More than that, it provides the best sign yet that global warming alarmists in Congress are increasingly worried about prospects for passing cap-and-trade this fall. Despite enjoying a 78-vote majority in the House of Representatives, Democratic leaders were only able to secure passage of the Waxman-Markey cap-and-trade bill by a 219-212 vote in June. Returning to their districts for the July 4 holiday and the August recess, many members have been besieged by constituents expressing concern about their votes in favor of Waxman-Markey. That does not bode well for the legislation’s Senate prospects this fall.

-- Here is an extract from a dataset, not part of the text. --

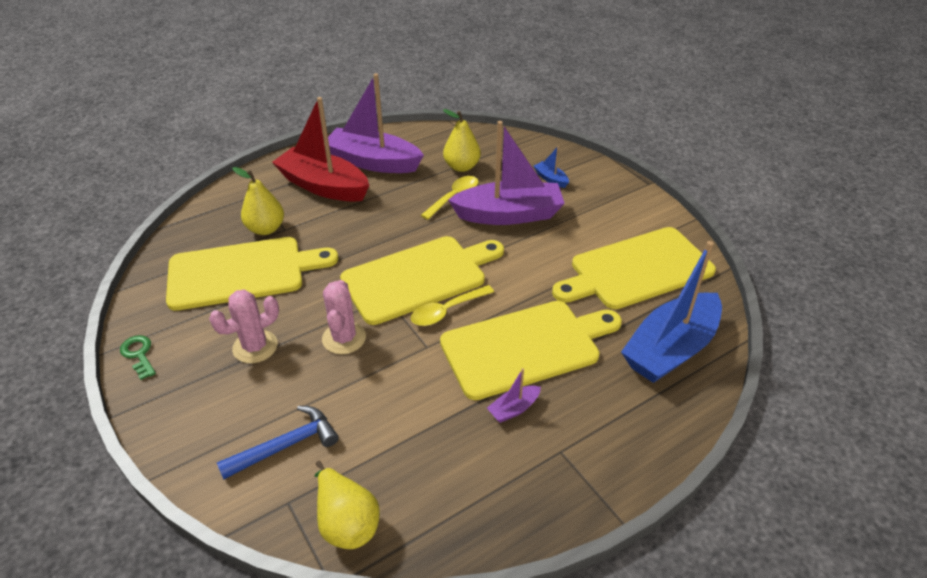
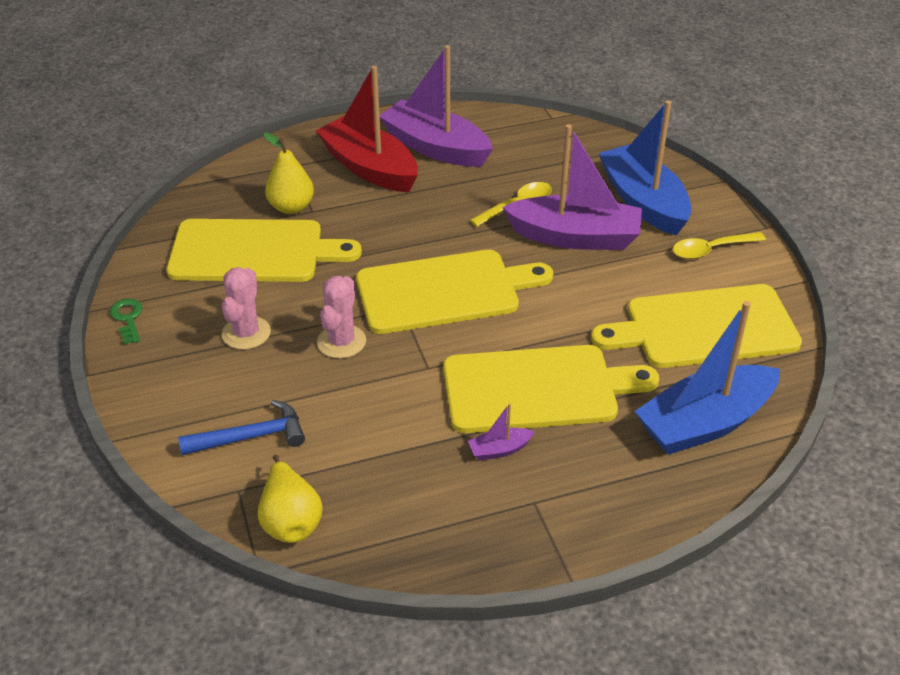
camera: 15 degrees right, 0 degrees up
pink cactus [209,290,279,363] -> pink cactus turned 60 degrees counterclockwise [222,267,271,350]
yellow spoon [411,285,494,326] -> yellow spoon moved to [673,232,766,259]
yellow pear [443,109,481,172] -> none
blue boat [534,146,569,188] -> blue boat [599,100,691,236], size x2.44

The appeal to national security from Kerry and his colleagues is dubious for three reasons. First, it is based on speculation from military and intelligence analysts who are occasionally assigned outside their expertise to conjure up all sorts of economic (and weather-related) scenarios that, though highly unlikely, nevertheless can’t entirely be discounted as possibility. In the 1970s, for instance, CIA analysts warned about massive migration and starvation that would be caused by the impending ice age.

Moreover, these “findings” are based entirely on the predictions of highly speculative computer models that aim to predict global weather patterns up to 100 years into the future. It is important to note that none of these models predicted the slight cooling the planet has experienced over the last decade.

The global warming hawks might have a little more credibility if they weren’t simultaneously the most dovish advocates of President Obama’s massive cuts to the defense budget. President Obama’s proposed budget aims to cut $11.5 billion from defense, including $1.62 billion from missile defense spending. To translate esoteric dollar figures into something a bit more concrete, the Democrats’ defense plans would cut the number of ground-based midcourse defense interceptors from 44 to 30, at precisely the time that North Korea is ramping up its missile program. Obama is also trying to shut down the production line that builds the F-22 aircraft responsible for our aerial advantage over Russian and Chinese fighters.

And Obama has told the Pentagon to come up with an additional $60 billion in cuts next year, without regard to the threats America faces. Nary a peep is heard from the global warming hawks in opposition to any of these cuts.

It turns out there is a national security angle to the global warming debate, just not one that Senators Kerry and Boxer intend to highlight. Passing cap-and-trade would create an artificial market for carbon credits that would attract international criminal organizations. Wyoming Republican Senator John Barrasso noted at Boxer’s hearing that both Interpol and the EPA “are aware of the potential threat that cap-and-trade schemes can pose if taken advantage of by [criminal] elements ... [that] traffic in weapons, explosives, fake IDs and passports, drugs, money laundering, and human trafficking.” He noted that Interpol has warned that a large-scale marketplace for carbon credits likely would establish funding streams for groups like Colombia’s Marxist FARC terrorists, the Russian Mafia, or Mexican drug cartels. Those are groups that already threaten America’s national security in a variety of ways.

The fight over global warming used to be about saving the planet. But hysteria about impending climate catastrophe has turned public opinion against the idea of dramatic action. A Pew Research Center survey earlier this year found that global warming came in dead last in a ranking of 20 possible priorities, far behind things like the economy, jobs, and terrorism.

Having failed utterly to rally the American people to support extreme climate change legislation, Senator Kerry and company have their work cut out for them if they hope to get people to rally for it under a national security banner. If they fail this year -- and they most likely will – will they even have the courage to raise the issue in next year’s congressional election?